Reproduce word for word the stretch of the aquarium plant thread below from "## InfiniteGlory (Dec" through "(Jul 23, 2012)".

DOCUMENT SECTION:
□ □ □ □ □ □ □
# Plants from Petco / Petsmart - What's aquatic and what's not?



## BittyB (Jun 19, 2013)

I noticed when I was looking through there were many plants that just were not even aquatic being sold in jars. Now I've dug through online and seen a ton of topics about individual plants available, but anyone have a rundown of plants available and whether it's aquatic or not, and if so basic requirements? If there isn't a comprehensive list - what do you think about us starting up of putting together a cheat sheet together out of this discussion and make a sticky? I think it would be helpful to a lot of people.


----------



## Lucubration (Jul 7, 2013)

Last time I was in PetSmart, I looked closely at the plant packaging and noticed that they had their plants labeled either "Aquatic Plant" like Anubias, Amazon Sword, etc or "Semi-Aquatic Plant" like Umbrella Plant, Peacock Fern, and one other one with white-edged leaves that I don't remember. So it looks like they don't _try_ to trick you; it can just be confusing if you're expecting everything on the "plant stand" to be for aquariums.


----------



## peachii (Jan 6, 2013)

In the last month and a half to two months Petc and Petsmart IE the vendor that supplies plants seems to have overhauled what plants they offer for tanks and a lot of them are nice, harder to get species without ordering online. You'd just have to get the names and look them up because the list of plants they seem to offer has grown considerably the last few months. No one can say for certain what they do and don't carry as it varies from location to location as well.

maybe they finally got enough complaints to fix it.


----------



## Shadyr (Mar 27, 2012)

Carry a smartphone with internet access and look up the names?

Dracenae and lucky bamboo are two I frequently see that are not aquatic. Though the bamboo will be fine as long as the leaves are not submerged.

Anubias, hornwort, swords, water wisteria, mossballs, banana plants and java ferns are ones that should be fully aquatic. Other than that, best to look it up and be safe.


----------



## InfiniteGlory (Dec 17, 2012)

another to add to the non-aquatic list is mondo grass. Petsmart usally keeps in in a tank and not in a tube.


----------



## OrangeAugust (Jul 23, 2012)

The plants in the tubes at my Petco don't say "aquatic" or "semiaquatic". They all say "aquatic", which is how I ended up with mondo grass and peacock fern that died in 2 weeks.


----------



## BittyB (Jun 19, 2013)

I look up everything. Im like that, but you know... even in the few weeks I've been on aquarium forums I've seen can ____ from petco/petsmart work in my tank? plenty of times. Only to be told it wont. 

I see though that someone started a thread today about making a cheat sheet for plants so I guess Ill contribute there.


----------



## babystarz (Aug 3, 2012)
□ □ □ □ □ □ □
SOURCE INFORMATION:
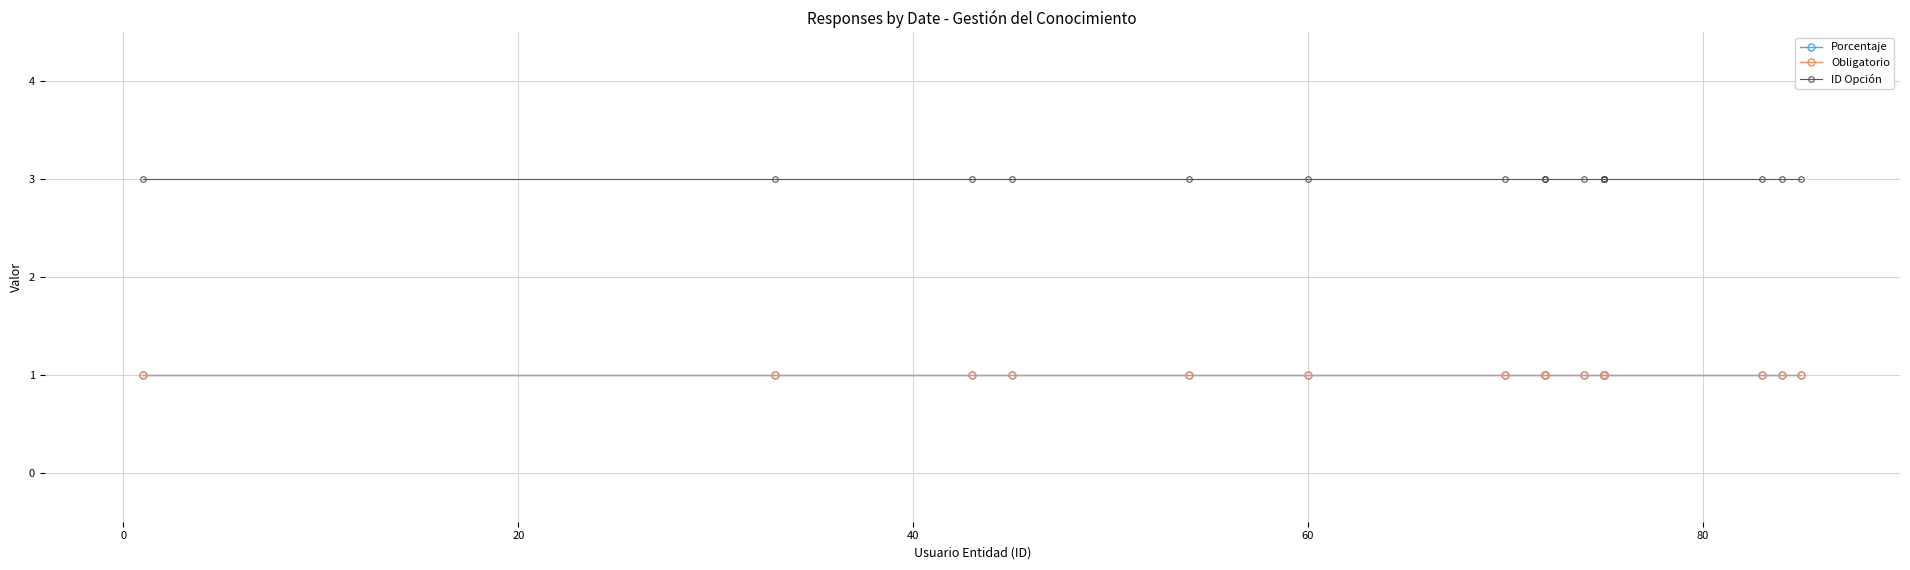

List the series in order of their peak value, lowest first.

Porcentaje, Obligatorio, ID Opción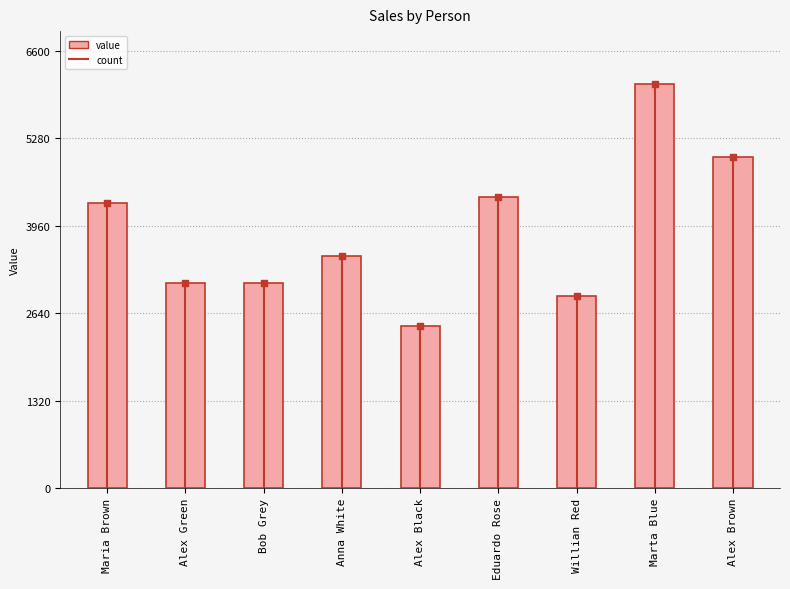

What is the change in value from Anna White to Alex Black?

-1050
□ □ □ □ □ □ □
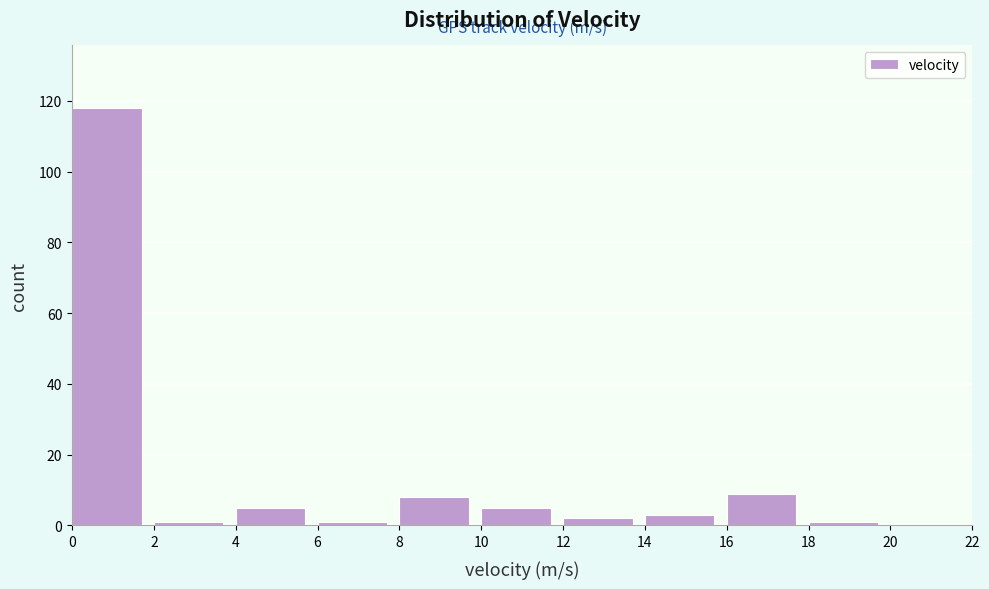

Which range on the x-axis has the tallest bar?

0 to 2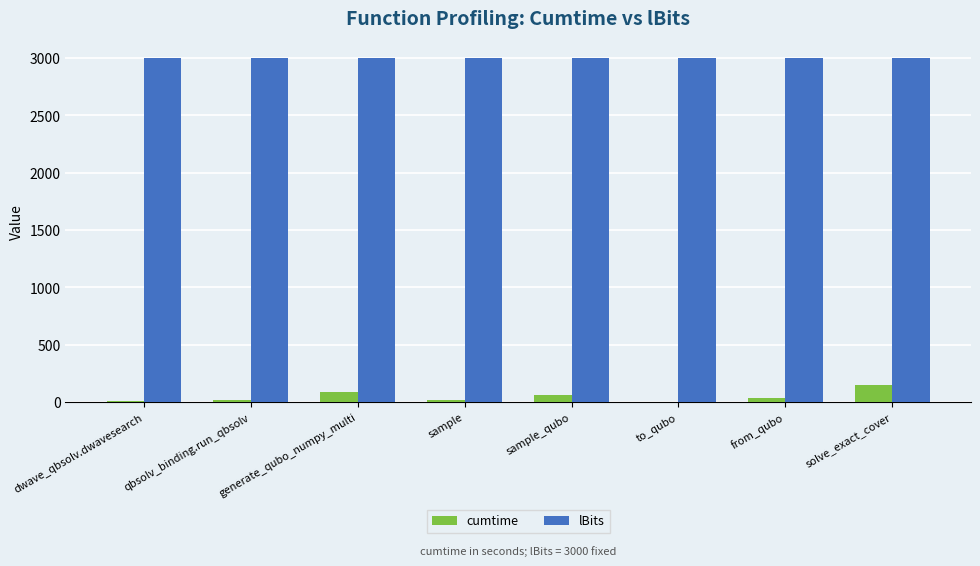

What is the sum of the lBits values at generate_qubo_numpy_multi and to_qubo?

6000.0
□ □ □ □ □ □ □
FINISHED EXERCISE:
## InfiniteGlory (Dec 17, 2012)

another to add to the non-aquatic list is mondo grass. Petsmart usally keeps in in a tank and not in a tube.


----------



## OrangeAugust (Jul 23, 2012)